Here is what I got Saturday the 28th of April at the Tacoma bicycle swap meet .I think this is a 1937 Wards Hawthorne ,SN# 9093.Looks to be original ,except for i think the rims are incorrect ,I DON'T KNOW,as well as the chain guard .Has the aluminum bars .grips look to be cut down  coke bottles .Other than that just a good polishing ,get ready for the SKIDKINGS 4TH OF JULY RIDE!.

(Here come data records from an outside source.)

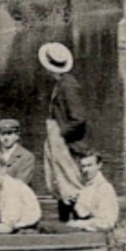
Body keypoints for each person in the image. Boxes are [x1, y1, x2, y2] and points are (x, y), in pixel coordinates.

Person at [38, 41, 88, 221]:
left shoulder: (68, 86)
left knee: (70, 184)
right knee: (59, 184)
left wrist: (60, 134)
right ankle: (65, 222)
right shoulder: (61, 84)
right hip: (57, 140)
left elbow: (79, 118)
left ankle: (78, 223)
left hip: (65, 143)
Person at [58, 148, 119, 232]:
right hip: (80, 230)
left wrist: (77, 224)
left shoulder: (104, 189)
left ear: (99, 165)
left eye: (89, 165)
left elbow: (108, 223)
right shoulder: (84, 186)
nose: (85, 170)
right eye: (83, 166)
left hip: (96, 234)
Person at [0, 118, 36, 185]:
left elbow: (21, 183)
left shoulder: (26, 157)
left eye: (9, 134)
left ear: (17, 136)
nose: (6, 138)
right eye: (2, 134)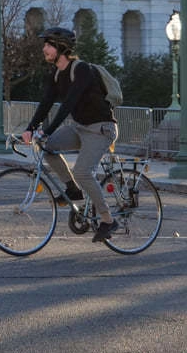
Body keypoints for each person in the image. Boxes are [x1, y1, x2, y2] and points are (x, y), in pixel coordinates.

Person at [20, 26, 120, 243]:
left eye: (48, 45)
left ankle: (108, 219)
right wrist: (30, 128)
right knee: (48, 147)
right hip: (80, 127)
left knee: (83, 171)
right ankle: (73, 190)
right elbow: (46, 103)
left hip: (101, 128)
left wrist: (46, 130)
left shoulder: (81, 70)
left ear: (61, 47)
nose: (44, 49)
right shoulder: (56, 74)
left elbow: (68, 104)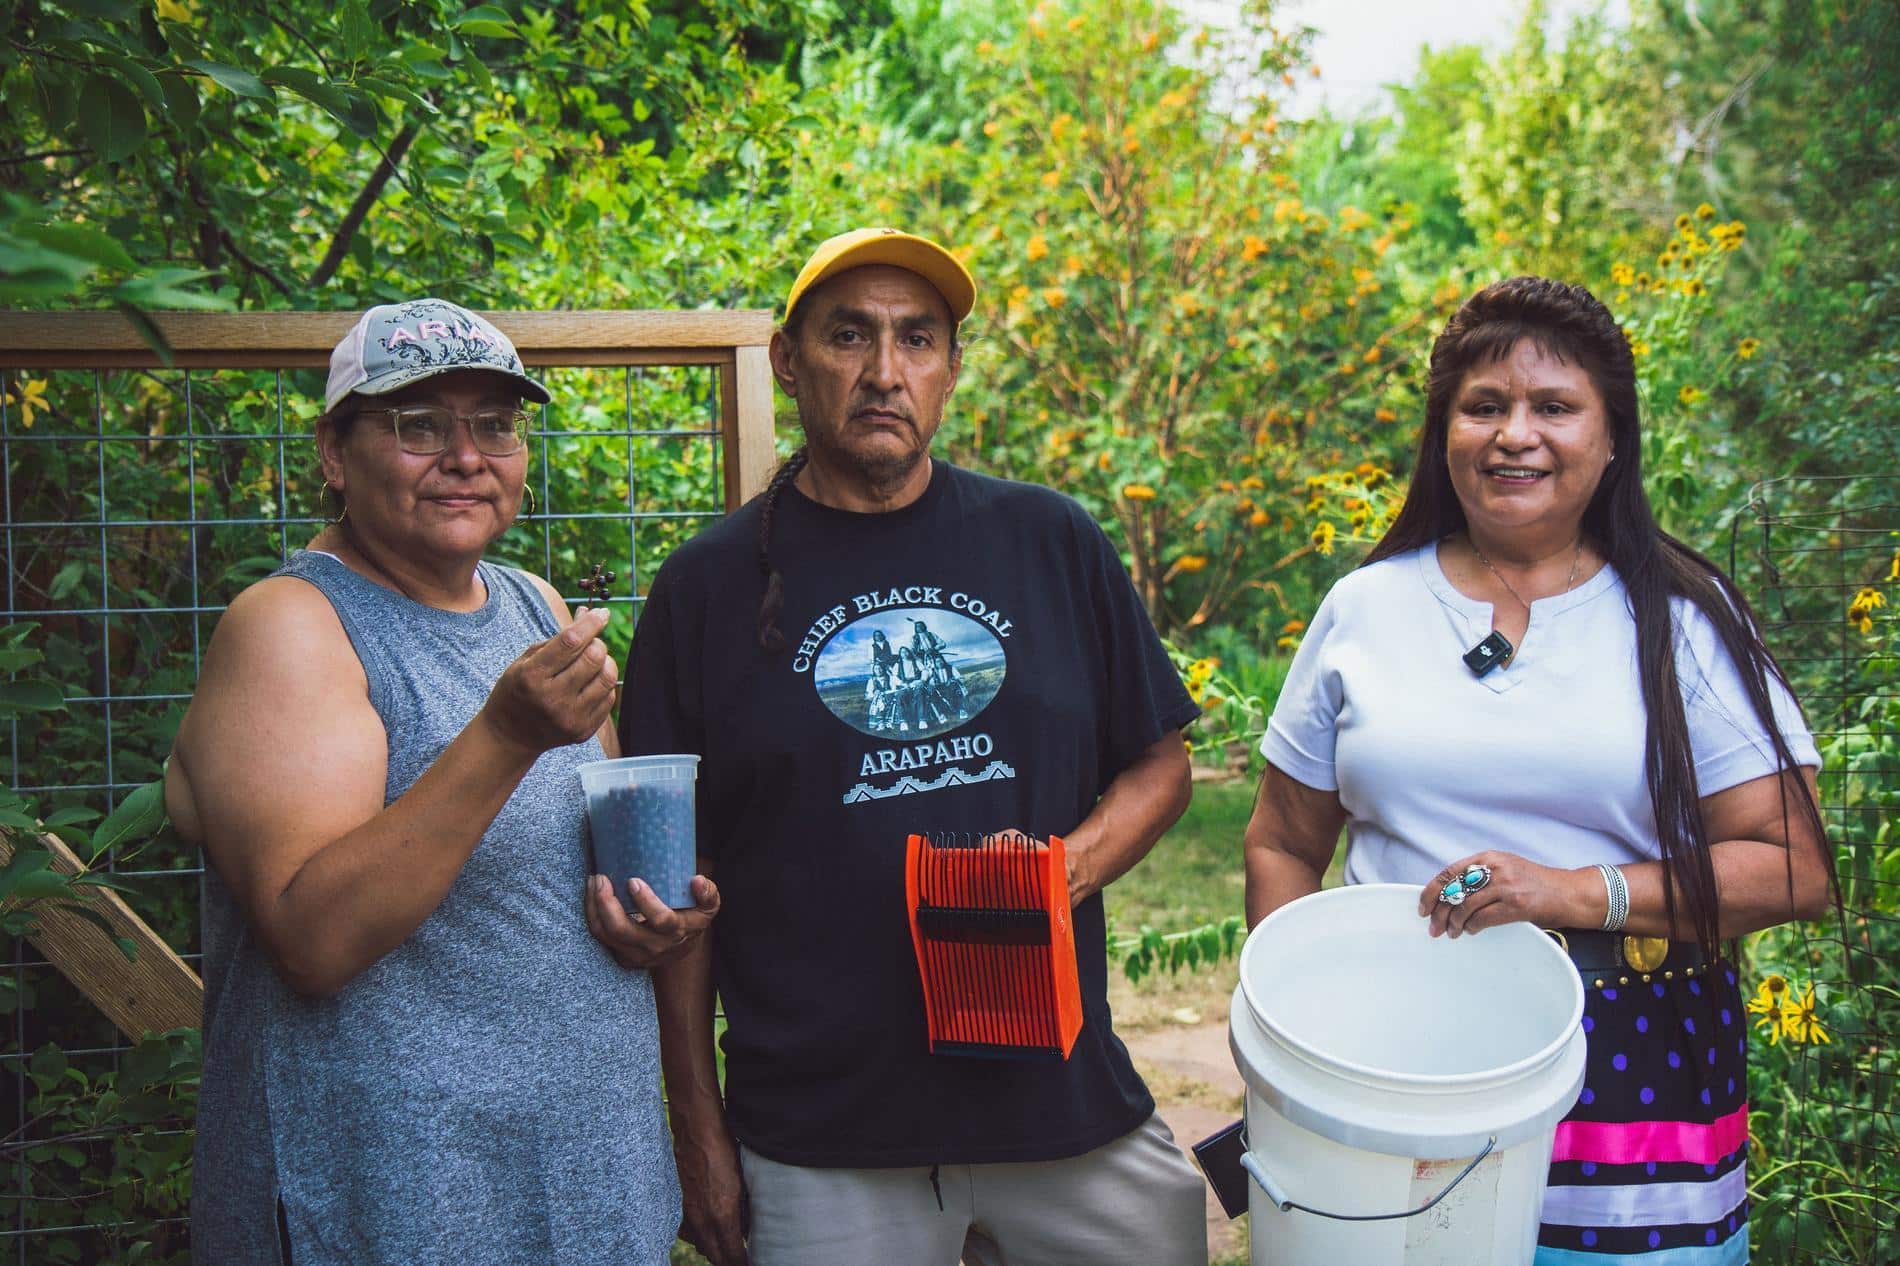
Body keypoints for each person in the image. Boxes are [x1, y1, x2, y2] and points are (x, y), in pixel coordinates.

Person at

                                                            Gary J 
                                                             SKIDKINGS VBC 
                                                            TACOMA,WN 



WANTED : DROP STAND FOR THIS 1937 WARDS HAWTHORN - HAS 24" WHEELS .AND RIMS?


----------



## rustyspoke66 (Apr 29, 2012)

Great find Gary, I think your right on the rims and I think the chainguard is Shelby.


----------



## fordsnake (Apr 29, 2012)

If you're interested, I'll trade you my Silver King chain guard for your Shelby Chain guard?


----------



## rob-redm (Apr 29, 2012)

Nice score !


----------



## chitown (Apr 29, 2012)

Great score. Not so fast with the chainguard swaps. Chainguards are accessories not necessarily made by bike manufacturer. Mostly seen on Shelby, but it's the same as this one I bought off the original owners son. So there is a possibility it's original, but a stretch as I've never seen one in a catalog. But depending on stock in house and reps from Wald or Torrington pushing their goods on manufacturers, I'm sure some of these bikes made it out of the factory not looking exactly like the catalog pics.

View attachment 50018 

One thing besides the rims are the cranks/sprocket look like they could be from a later Monark. The pre-war ones have the more pronounced dog-leg feature.


----------



## 1918 Ranger (Apr 29, 2012)

My thoughts too on a Shelby chain guard.  Let me muddle the waters a bit.  Heres my late 30s Western Flyer I restored, but it has the Shelby Airflo frame on it, hence the Shelby chain guard that is with it.  Not sure which case this assists.









You have a Beautiful Duralium


----------